İslâmiyet yoksulu maddi bakımdan iyileştirmek adına bazı kurallar ve yenilikler getirmiştir. Türkler bu kuralları kısa sürede özümsemiştir. Zira öteden beri Türk sosyal yapısının doğasında yardımlaşmak ve paylaşmak gibi değerler mevcuttur. 
 İslam’ın yoksulluğa çözüm olarak getirdiği yeniliklerden biri sadakadır. Bu yenilik, Türk kültüründe mal ületmek kavramıyla örtüşmektedir. Kaşgarlı Mahmud ve Yusuf Has Hâcib yoksullara yapılan maddi yardımları bu tabirle ifade etmiş, sürekli cömertliğe vurgu yapmışlardır. Yusuf Has Hacib ayrıca, hastalıktan kurtulmak, kötü rüyaların etkisinden korunmak, Tanrı’nın rızasını kazanmak gibi bazı durumlar için sadaka verilmesini önermiştir. Dede Korkut hikâyelerinde sadaka geçmekte olup baş ve gözün kefareti ve dileklerin gerçekleşmesi için verilmektedir.
 Türk devlet adamları uygun gördükleri her vakit sadaka dağıtmaya özen göstermiştir. Bununla birlikte bu gelenek genelde, doğum ve sünnet gibi kutlamalarda, günahlardan arınmak ve korunmak için, kutsal aylarda, dinî bayramlarda ve günlerde, kabir ziyaretlerinde, matem vakitlerinde, hastalık ve şifa zamanlarında uygulanmıştır. Ayrıca bu son iki durumda kimi hükümdarlar köle ve cariyelerini özgür kılmış, vergileri kaldırmış veya düşürmüş, borçlunun borcunu ödemiş, mahkûmları serbest bırakmıştır. Müslüman Türk hanedan üyeleri ayrıca, Mekke ve Medine fakirlerine yüklü miktarlarda pek çok sadaka göndermiş, hac yollarının bakımı, hacıların güvenliği, hacılara erzak ve su teminini gönüllü olarak üstlenmiştir
 Müslüman Türk devlet adamları gelenekte sadakanın kişiyi hastalıklardan koruduğu ve belayı def ettiği inancından ötürü hastalık vakitlerinde bu âdeti yerine getirmiştir. Eyyûbî, Memlûk ve Timur dönemi bu geleneğin yürürlükte olduğu en canlı dönemlerdendir. Eyyûbi Devleti’nin kurucusu Selahaddin Eyyûbî, kardeşi el-Âdil, el-Melikü’z-Zâhir, Hama hâkimi el-Melik el-Mansur Nâsıreddin Muhammed, El-Melikü’l Muazzam Şerefüddîn Îsâ b. el-Âdil b. Eyyûb, el-Eşref Musa b. Âdil bu geleneği uygulayan Eyyubi hükümdarlarındandır. Memlûk sultanlarından Melikü’z-Zâhir Baybars, Kalavun ve Kalavun ailesi ve emirler bu geleneği muhafaza etmiştir.

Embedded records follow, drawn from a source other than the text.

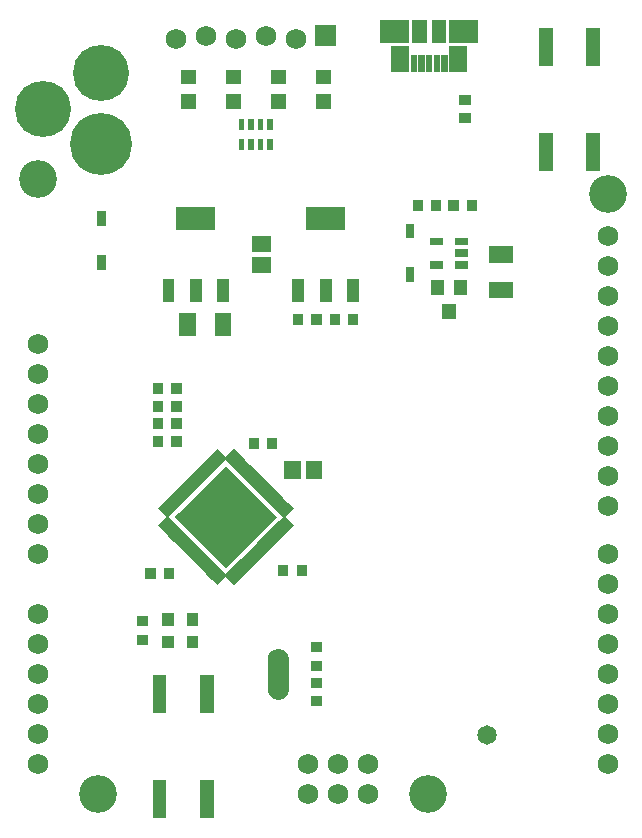
<source format=gbr>
G04 start of page 6 for group -4063 idx -4063 *
G04 Title: (unknown), componentmask *
G04 Creator: pcb 1.99z *
G04 CreationDate: Fri May 13 00:02:03 2016 UTC *
G04 For: matt *
G04 Format: Gerber/RS-274X *
G04 PCB-Dimensions (mil): 2500.00 3000.00 *
G04 PCB-Coordinate-Origin: lower left *
%MOIN*%
%FSLAX25Y25*%
%LNTOPMASK*%
%ADD55C,0.0697*%
%ADD54C,0.1261*%
%ADD53C,0.1261*%
%ADD52C,0.0650*%
%ADD51C,0.0001*%
%ADD50C,0.2068*%
%ADD49C,0.1871*%
%ADD48C,0.0690*%
G54D48*X30000Y80000D03*
Y70000D03*
Y60000D03*
Y50000D03*
Y40000D03*
Y30000D03*
Y170000D03*
G54D49*X31709Y248492D03*
X51000Y260500D03*
G54D50*Y236878D03*
G54D48*X30000Y160000D03*
Y150000D03*
Y140000D03*
Y130000D03*
Y120000D03*
Y110000D03*
Y100000D03*
X140000Y30000D03*
Y20000D03*
X130000Y30000D03*
Y20000D03*
X120000D03*
Y30000D03*
X110000Y65000D03*
Y55000D03*
G54D51*G36*
X122338Y276284D02*Y269385D01*
X129237D01*
Y276284D01*
X122338D01*
G37*
G54D48*X115787Y271835D03*
X105787Y272835D03*
X95787Y271835D03*
X85787Y272835D03*
X75787Y271835D03*
X220000Y30000D03*
Y40000D03*
Y50000D03*
Y60000D03*
Y70000D03*
Y80000D03*
Y90000D03*
Y100000D03*
G54D52*X179740Y39886D03*
G54D48*X220000Y116000D03*
Y126000D03*
Y136000D03*
Y146000D03*
Y156000D03*
Y166000D03*
Y176000D03*
Y186000D03*
Y196000D03*
Y206000D03*
G54D53*Y220000D03*
X160000Y20000D03*
X50000D03*
G54D54*X30000Y225000D03*
G54D51*G36*
X217225Y275492D02*X212697D01*
Y262697D01*
X217225D01*
Y275492D01*
G37*
G36*
X201477D02*X196949D01*
Y262697D01*
X201477D01*
Y275492D01*
G37*
G36*
X217225Y240453D02*X212697D01*
Y227657D01*
X217225D01*
Y240453D01*
G37*
G36*
X201477D02*X196949D01*
Y227657D01*
X201477D01*
Y240453D01*
G37*
G36*
X52421Y199843D02*X49469D01*
Y194921D01*
X52421D01*
Y199843D01*
G37*
G36*
Y214409D02*X49469D01*
Y209488D01*
X52421D01*
Y214409D01*
G37*
G36*
X75964Y215788D02*Y208110D01*
X88996D01*
Y215788D01*
X75964D01*
G37*
G36*
X119271D02*Y208110D01*
X132303D01*
Y215788D01*
X119271D01*
G37*
G36*
X82442Y180610D02*X77009D01*
Y172815D01*
X82442D01*
Y180610D01*
G37*
G36*
X94252D02*X88819D01*
Y172815D01*
X94252D01*
Y180610D01*
G37*
G36*
X75414Y191772D02*X71437D01*
Y184094D01*
X75414D01*
Y191772D01*
G37*
G36*
X84469D02*X80492D01*
Y184094D01*
X84469D01*
Y191772D01*
G37*
G36*
X93524D02*X89547D01*
Y184094D01*
X93524D01*
Y191772D01*
G37*
G36*
X101221Y206200D02*Y200767D01*
X107440D01*
Y206200D01*
X101221D01*
G37*
G36*
Y199114D02*Y193681D01*
X107440D01*
Y199114D01*
X101221D01*
G37*
G36*
X118721Y191772D02*X114744D01*
Y184094D01*
X118721D01*
Y191772D01*
G37*
G36*
X124439Y180010D02*X121033D01*
Y176289D01*
X124439D01*
Y180010D01*
G37*
G36*
X118337D02*X114931D01*
Y176289D01*
X118337D01*
Y180010D01*
G37*
G36*
X130541D02*X127136D01*
Y176289D01*
X130541D01*
Y180010D01*
G37*
G36*
X127776Y191772D02*X123799D01*
Y184094D01*
X127776D01*
Y191772D01*
G37*
G36*
X136831D02*X132854D01*
Y184094D01*
X136831D01*
Y191772D01*
G37*
G36*
X136644Y180010D02*X133238D01*
Y176289D01*
X136644D01*
Y180010D01*
G37*
G36*
X180354Y190847D02*Y185414D01*
X188150D01*
Y190847D01*
X180354D01*
G37*
G36*
Y202657D02*Y197224D01*
X188150D01*
Y202657D01*
X180354D01*
G37*
G36*
X160695Y205572D02*Y202972D01*
X164895D01*
Y205572D01*
X160695D01*
G37*
G36*
Y197772D02*Y195172D01*
X164895D01*
Y197772D01*
X160695D01*
G37*
G36*
X168895D02*Y195172D01*
X173095D01*
Y197772D01*
X168895D01*
G37*
G36*
Y201672D02*Y199072D01*
X173095D01*
Y201672D01*
X168895D01*
G37*
G36*
Y205572D02*Y202972D01*
X173095D01*
Y205572D01*
X168895D01*
G37*
G36*
X173080Y191598D02*X168578D01*
Y186495D01*
X173080D01*
Y191598D01*
G37*
G36*
X176211Y218199D02*X172805D01*
Y214478D01*
X176211D01*
Y218199D01*
G37*
G36*
X170108D02*X166703D01*
Y214478D01*
X170108D01*
Y218199D01*
G37*
G36*
X165280Y191598D02*X160778D01*
Y186495D01*
X165280D01*
Y191598D01*
G37*
G36*
X155413Y195709D02*X152461D01*
Y190787D01*
X155413D01*
Y195709D01*
G37*
G36*
Y210276D02*X152461D01*
Y205354D01*
X155413D01*
Y210276D01*
G37*
G36*
X164400Y218199D02*X160994D01*
Y214478D01*
X164400D01*
Y218199D01*
G37*
G36*
X158297D02*X154892D01*
Y214478D01*
X158297D01*
Y218199D01*
G37*
G36*
X169180Y183398D02*X164678D01*
Y178295D01*
X169180D01*
Y183398D01*
G37*
G36*
X98662Y238524D02*X96890D01*
Y234783D01*
X98662D01*
Y238524D01*
G37*
G36*
X101811D02*X100039D01*
Y234783D01*
X101811D01*
Y238524D01*
G37*
G36*
X77539Y253327D02*Y248405D01*
X82461D01*
Y253327D01*
X77539D01*
G37*
G36*
X92539D02*Y248405D01*
X97461D01*
Y253327D01*
X92539D01*
G37*
G36*
X104961Y238524D02*X103189D01*
Y234783D01*
X104961D01*
Y238524D01*
G37*
G36*
X108110D02*X106338D01*
Y234783D01*
X108110D01*
Y238524D01*
G37*
G36*
Y245217D02*X106338D01*
Y241476D01*
X108110D01*
Y245217D01*
G37*
G36*
X104961D02*X103189D01*
Y241476D01*
X104961D01*
Y245217D01*
G37*
G36*
X101811D02*X100039D01*
Y241476D01*
X101811D01*
Y245217D01*
G37*
G36*
X98662D02*X96890D01*
Y241476D01*
X98662D01*
Y245217D01*
G37*
G36*
X77539Y261595D02*Y256673D01*
X82461D01*
Y261595D01*
X77539D01*
G37*
G36*
X92539D02*Y256673D01*
X97461D01*
Y261595D01*
X92539D01*
G37*
G36*
X107539D02*Y256673D01*
X112461D01*
Y261595D01*
X107539D01*
G37*
G36*
Y253327D02*Y248405D01*
X112461D01*
Y253327D01*
X107539D01*
G37*
G36*
X122539Y261595D02*Y256673D01*
X127461D01*
Y261595D01*
X122539D01*
G37*
G36*
Y253327D02*Y248405D01*
X127461D01*
Y253327D01*
X122539D01*
G37*
G36*
X161383Y266540D02*X159247D01*
Y260901D01*
X161383D01*
Y266540D01*
G37*
G36*
X163942D02*X161806D01*
Y260901D01*
X163942D01*
Y266540D01*
G37*
G36*
X166501D02*X164365D01*
Y260901D01*
X166501D01*
Y266540D01*
G37*
G36*
X173017Y269375D02*X167003D01*
Y260901D01*
X173017D01*
Y269375D01*
G37*
G36*
X167003Y278036D02*Y270350D01*
X176560D01*
Y278036D01*
X167003D01*
G37*
G36*
X166028D02*X161196D01*
Y270350D01*
X166028D01*
Y278036D01*
G37*
G36*
X159434D02*X154602D01*
Y270350D01*
X159434D01*
Y278036D01*
G37*
G36*
X144070D02*Y270350D01*
X153627D01*
Y278036D01*
X144070D01*
G37*
G36*
X158824Y266540D02*X156688D01*
Y260901D01*
X158824D01*
Y266540D01*
G37*
G36*
X156265D02*X154129D01*
Y260901D01*
X156265D01*
Y266540D01*
G37*
G36*
X153627Y269375D02*X147613D01*
Y260901D01*
X153627D01*
Y269375D01*
G37*
G36*
X170384Y247077D02*Y243671D01*
X174104D01*
Y247077D01*
X170384D01*
G37*
G36*
Y253179D02*Y249774D01*
X174104D01*
Y253179D01*
X170384D01*
G37*
G36*
X75099Y80414D02*X71358D01*
Y76279D01*
X75099D01*
Y80414D01*
G37*
G36*
X83366D02*X79626D01*
Y76279D01*
X83366D01*
Y80414D01*
G37*
G36*
X75099Y72933D02*X71358D01*
Y68799D01*
X75099D01*
Y72933D01*
G37*
G36*
X83366D02*X79626D01*
Y68799D01*
X83366D01*
Y72933D01*
G37*
G36*
X69124Y95561D02*X65719D01*
Y91841D01*
X69124D01*
Y95561D01*
G37*
G36*
X75226D02*X71821D01*
Y91841D01*
X75226D01*
Y95561D01*
G37*
G36*
X93892Y94836D02*X92069Y93013D01*
X95284Y89798D01*
X97107Y91621D01*
X93892Y94836D01*
G37*
G36*
X87893Y91621D02*X89716Y89798D01*
X92931Y93013D01*
X91108Y94836D01*
X87893Y91621D01*
G37*
G36*
X62904Y73258D02*Y69852D01*
X66624D01*
Y73258D01*
X62904D01*
G37*
G36*
Y79360D02*Y75955D01*
X66624D01*
Y79360D01*
X62904D01*
G37*
G36*
X72736Y24902D02*X68208D01*
Y12106D01*
X72736D01*
Y24902D01*
G37*
G36*
X88484D02*X83956D01*
Y12106D01*
X88484D01*
Y24902D01*
G37*
G36*
X72736Y59941D02*X68208D01*
Y47145D01*
X72736D01*
Y59941D01*
G37*
G36*
X88484D02*X83956D01*
Y47145D01*
X88484D01*
Y59941D01*
G37*
G54D55*X110000Y65000D02*Y55000D01*
G54D51*G36*
X120974Y58888D02*Y55482D01*
X124695D01*
Y58888D01*
X120974D01*
G37*
G36*
Y52785D02*Y49380D01*
X124695D01*
Y52785D01*
X120974D01*
G37*
G36*
Y64596D02*Y61191D01*
X124695D01*
Y64596D01*
X120974D01*
G37*
G36*
Y70699D02*Y67293D01*
X124695D01*
Y70699D01*
X120974D01*
G37*
G36*
X77785Y157175D02*X74380D01*
Y153455D01*
X77785D01*
Y157175D01*
G37*
G36*
X71683D02*X68278D01*
Y153455D01*
X71683D01*
Y157175D01*
G37*
G36*
Y151270D02*X68278D01*
Y147549D01*
X71683D01*
Y151270D01*
G37*
G36*
Y145364D02*X68278D01*
Y141644D01*
X71683D01*
Y145364D01*
G37*
G36*
Y139459D02*X68278D01*
Y135738D01*
X71683D01*
Y139459D01*
G37*
G36*
X77785Y151270D02*X74380D01*
Y147549D01*
X77785D01*
Y151270D01*
G37*
G36*
Y145364D02*X74380D01*
Y141644D01*
X77785D01*
Y145364D01*
G37*
G36*
Y139459D02*X74380D01*
Y135738D01*
X77785D01*
Y139459D01*
G37*
G36*
X124567Y131279D02*X119134D01*
Y125060D01*
X124567D01*
Y131279D01*
G37*
G36*
X117481D02*X112048D01*
Y125060D01*
X117481D01*
Y131279D01*
G37*
G36*
X109675Y138671D02*X106270D01*
Y134951D01*
X109675D01*
Y138671D01*
G37*
G36*
X103573D02*X100167D01*
Y134951D01*
X103573D01*
Y138671D01*
G37*
G36*
X95688Y128368D02*X97512Y126545D01*
X100726Y129760D01*
X98902Y131583D01*
X95688Y128368D01*
G37*
G36*
X93879Y130177D02*X95702Y128355D01*
X98916Y131570D01*
X97093Y133392D01*
X93879Y130177D01*
G37*
G36*
X119518Y96348D02*X116112D01*
Y92628D01*
X119518D01*
Y96348D01*
G37*
G36*
X113415D02*X110010D01*
Y92628D01*
X113415D01*
Y96348D01*
G37*
G36*
X99321Y100264D02*X97498Y98442D01*
X100712Y95227D01*
X102535Y97049D01*
X99321Y100264D01*
G37*
G36*
X97512Y98455D02*X95688Y96632D01*
X98902Y93417D01*
X100726Y95240D01*
X97512Y98455D01*
G37*
G36*
X95702Y96645D02*X93879Y94823D01*
X97093Y91608D01*
X98916Y93430D01*
X95702Y96645D01*
G37*
G36*
X108368Y109312D02*X106545Y107488D01*
X109760Y104274D01*
X111583Y106098D01*
X108368Y109312D01*
G37*
G36*
X110177Y111121D02*X108355Y109298D01*
X111570Y106084D01*
X113392Y107907D01*
X110177Y111121D01*
G37*
G36*
X111987Y112931D02*X110164Y111108D01*
X113379Y107893D01*
X115202Y109716D01*
X111987Y112931D01*
G37*
G36*
X76752Y113754D02*X75498Y112500D01*
X92500Y95498D01*
X93754Y96752D01*
X76752Y113754D01*
G37*
G36*
X78846Y100669D02*X80669Y98846D01*
X83883Y102060D01*
X82060Y103883D01*
X78846Y100669D01*
G37*
G36*
X80655Y98859D02*X82479Y97036D01*
X85693Y100251D01*
X83869Y102074D01*
X80655Y98859D01*
G37*
G36*
X77036Y102479D02*X78859Y100655D01*
X82074Y103869D01*
X80251Y105693D01*
X77036Y102479D01*
G37*
G36*
X73430Y118916D02*X71608Y117093D01*
X74823Y113879D01*
X76645Y115702D01*
X73430Y118916D01*
G37*
G36*
X71621Y117107D02*X69798Y115284D01*
X73013Y112069D01*
X74836Y113892D01*
X71621Y117107D01*
G37*
G36*
X69798Y109716D02*X71621Y107893D01*
X74836Y111108D01*
X73013Y112931D01*
X69798Y109716D01*
G37*
G36*
X82465Y97049D02*X84288Y95227D01*
X87502Y98442D01*
X85679Y100264D01*
X82465Y97049D01*
G37*
G36*
X84274Y95240D02*X86098Y93417D01*
X89312Y96632D01*
X87488Y98455D01*
X84274Y95240D01*
G37*
G36*
X86084Y93430D02*X87907Y91608D01*
X91121Y94823D01*
X89298Y96645D01*
X86084Y93430D01*
G37*
G36*
X75227Y104288D02*X77049Y102465D01*
X80264Y105679D01*
X78442Y107502D01*
X75227Y104288D01*
G37*
G36*
X73417Y106098D02*X75240Y104274D01*
X78455Y107488D01*
X76632Y109312D01*
X73417Y106098D01*
G37*
G36*
X71608Y107907D02*X73430Y106084D01*
X76645Y109298D01*
X74823Y111121D01*
X71608Y107907D01*
G37*
G36*
X75538Y112500D02*X80689Y107349D01*
X97651Y124311D01*
X92500Y129462D01*
X75538Y112500D01*
G37*
G36*
X82479Y127964D02*X80655Y126141D01*
X83869Y122926D01*
X85693Y124749D01*
X82479Y127964D01*
G37*
G36*
X77049Y122535D02*X75227Y120712D01*
X78442Y117498D01*
X80264Y119321D01*
X77049Y122535D01*
G37*
G36*
X75240Y120726D02*X73417Y118903D01*
X76632Y115688D01*
X78455Y117512D01*
X75240Y120726D01*
G37*
G36*
X75498Y112500D02*X76752Y111246D01*
X93754Y128248D01*
X92500Y129502D01*
X75498Y112500D01*
G37*
G36*
X80669Y126154D02*X78846Y124331D01*
X82060Y121117D01*
X83883Y122940D01*
X80669Y126154D01*
G37*
G36*
X78859Y124345D02*X77036Y122521D01*
X80251Y119307D01*
X82074Y121131D01*
X78859Y124345D01*
G37*
G36*
X84288Y129773D02*X82465Y127951D01*
X85679Y124736D01*
X87502Y126558D01*
X84288Y129773D01*
G37*
G36*
X86098Y131583D02*X84274Y129760D01*
X87488Y126545D01*
X89312Y128368D01*
X86098Y131583D01*
G37*
G36*
X87907Y133392D02*X86084Y131570D01*
X89298Y128355D01*
X91121Y130177D01*
X87907Y133392D01*
G37*
G36*
X89716Y135202D02*X87893Y133379D01*
X91108Y130164D01*
X92931Y131987D01*
X89716Y135202D01*
G37*
G36*
X92069Y131987D02*X93892Y130164D01*
X97107Y133379D01*
X95284Y135202D01*
X92069Y131987D01*
G37*
G36*
X79475Y108563D02*X84626Y103412D01*
X101588Y120374D01*
X96437Y125525D01*
X79475Y108563D01*
G37*
G36*
X83412Y104626D02*X88563Y99475D01*
X105525Y116437D01*
X100374Y121588D01*
X83412Y104626D01*
G37*
G36*
X91246Y96752D02*X92500Y95498D01*
X109502Y112500D01*
X108248Y113754D01*
X91246Y96752D01*
G37*
G36*
X87349Y100689D02*X92500Y95538D01*
X109462Y112500D01*
X104311Y117651D01*
X87349Y100689D01*
G37*
G36*
X102940Y103883D02*X101117Y102060D01*
X104331Y98846D01*
X106154Y100669D01*
X102940Y103883D01*
G37*
G36*
X101131Y102074D02*X99307Y100251D01*
X102521Y97036D01*
X104345Y98859D01*
X101131Y102074D01*
G37*
G36*
X104749Y105693D02*X102926Y103869D01*
X106141Y100655D01*
X107964Y102479D01*
X104749Y105693D01*
G37*
G36*
X106558Y107502D02*X104736Y105679D01*
X107951Y102465D01*
X109773Y104288D01*
X106558Y107502D01*
G37*
G36*
X92500Y129502D02*X91246Y128248D01*
X108248Y111246D01*
X109502Y112500D01*
X92500Y129502D01*
G37*
G36*
X101117Y122940D02*X102940Y121117D01*
X106154Y124331D01*
X104331Y126154D01*
X101117Y122940D01*
G37*
G36*
X102926Y121131D02*X104749Y119307D01*
X107964Y122521D01*
X106141Y124345D01*
X102926Y121131D01*
G37*
G36*
X99307Y124749D02*X101131Y122926D01*
X104345Y126141D01*
X102521Y127964D01*
X99307Y124749D01*
G37*
G36*
X104736Y119321D02*X106558Y117498D01*
X109773Y120712D01*
X107951Y122535D01*
X104736Y119321D01*
G37*
G36*
X106545Y117512D02*X108368Y115688D01*
X111583Y118903D01*
X109760Y120726D01*
X106545Y117512D01*
G37*
G36*
X108355Y115702D02*X110177Y113879D01*
X113392Y117093D01*
X111570Y118916D01*
X108355Y115702D01*
G37*
G36*
X110164Y113892D02*X111987Y112069D01*
X115202Y115284D01*
X113379Y117107D01*
X110164Y113892D01*
G37*
G36*
X97498Y126558D02*X99321Y124736D01*
X102535Y127951D01*
X100712Y129773D01*
X97498Y126558D01*
G37*
M02*

</source>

Memlûk sultanları iyileştiklerinde emirleri ve diğer devlet adamları tarafından tebrik edilmiş, Kahire’de ve Mısır’da şenlikler düzenlenmiş, hilatlar dağıtılmıştır. 
 Müslüman Türk devlet adamları ölünün ruhu için sadakalar dağıtmıştır. Memlûklerde dağıtılan sadaka dışında sadakadan sayılan, cenaze önüne halk tarafından yağmalanması için kefaretler hazırlanmıştır. Timur kendi aile fertlerinin mateminde yukarıdaki gelenekleri yerine getirmiştir. Timur, oğlu Cihangir’in, kızı Tagayşah Aka Beg’in, eşi Dilşad Aga’nın, ablası Kutluk Türkan’ın ve babasının hatunu Kadak Hatun’un yaslarını tutmuş ve ruhları için yoksulara yemekler vermiş, sadakalar vermiştir. Selçuklu sultanları ve İlhanlılar da matem sırasında bu geleneği tatbik etmiştir. Müslüman Türk devlet adamları ölüm yıl dönümü nedeniyle de aynı usulleri icra etmişlerdir. Timur’un ve Şehzade Muhammed Sultan’ın ölüm yıl dönemlerinde sadakalar dağıtılmıştır.
 Biz bu çalışmada Eyyubiler, Bahri Memlûkler ve Timur dönemi temelinde Türk hanedanlıklarında hastalık ve matem zamanlarında sadaka dağıtma geleneği konusunu değerlendireceğiz.